Not bad for a guy whose debut novel was excoriated as “drivelling melodrama” by one of Scotland’s top-selling newspapers, the
Daily Record.
You can find the full piece here. It’s a good one, I think, and well worth your time reading. Perhaps it will also stir some new interest in MacLean’s more than two dozen novels.

And click here to participate in The Rap Sheet’s poll asking readers to name their favorite works among MacLean’s classic oeuvre. If you have not already made your voice heard in this survey, you have until the beginning of November to do so.

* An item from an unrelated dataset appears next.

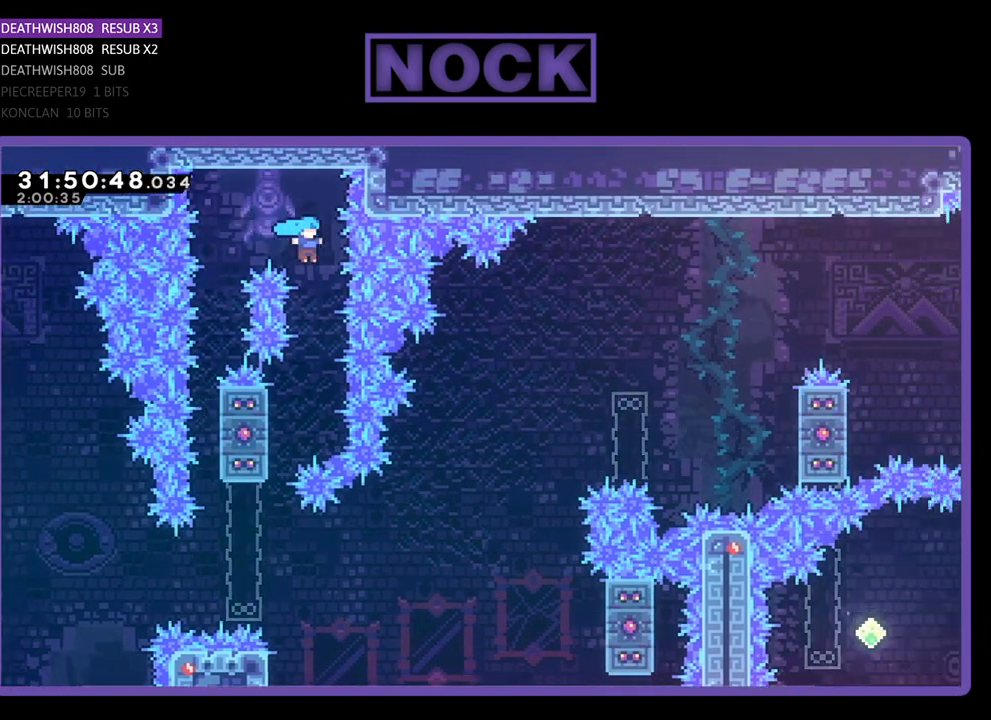
{"buttons": ["R2", "DPAD_LEFT"], "left_stick": "center", "events": [[100, "DPAD_LEFT", "down"], [200, "DPAD_LEFT", "up"], [367, "DPAD_LEFT", "down"]]}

UPDATE: Not being content merely to compose a lengthy column about MacLean’s contributions to contemporary thriller fiction, I’ve now posted dozens of fronts from his 28 novels in my other crime-fiction blog, Killer Covers. Check ’em out!

4 comments:

mybillcrider said...

Fine article. I agree 100% that MacLean deserves to be read now, and I've done a couple of posts about his books on my blog. Even reading them again after all these years, I still get a kick out of the twists that I know are coming.

Bob The Wordless said...

Where Eagles Dare is one great film, and I didn't realize until I watched it (again) on TCM, that it was an original screenplay by MacLean.
Guns From Navarone was one of my favorites.

Craig said...

Thanks for writing these pieces about MacLean. He was a favorite of mine way back when, and I recently persuaded my teenager to give "Breakheart Pass" a try. He said he liked it, so I may pick a few more to pass along. Gee, maybe I should re-read a few just to make sure I direct him to the very best one...

Bob said...

Thanks for the articles on MacLean. I always remember reading and enjoying the books by MacLean and Helen MacInnes in my youth. Recently, I've gone back and reread some of the Maclean novels.(those paperback editions always had those great covers.)

And what better way to pass a fall rainy afternoon, then to watch The Guns of Navarone or Where Eagles Dare.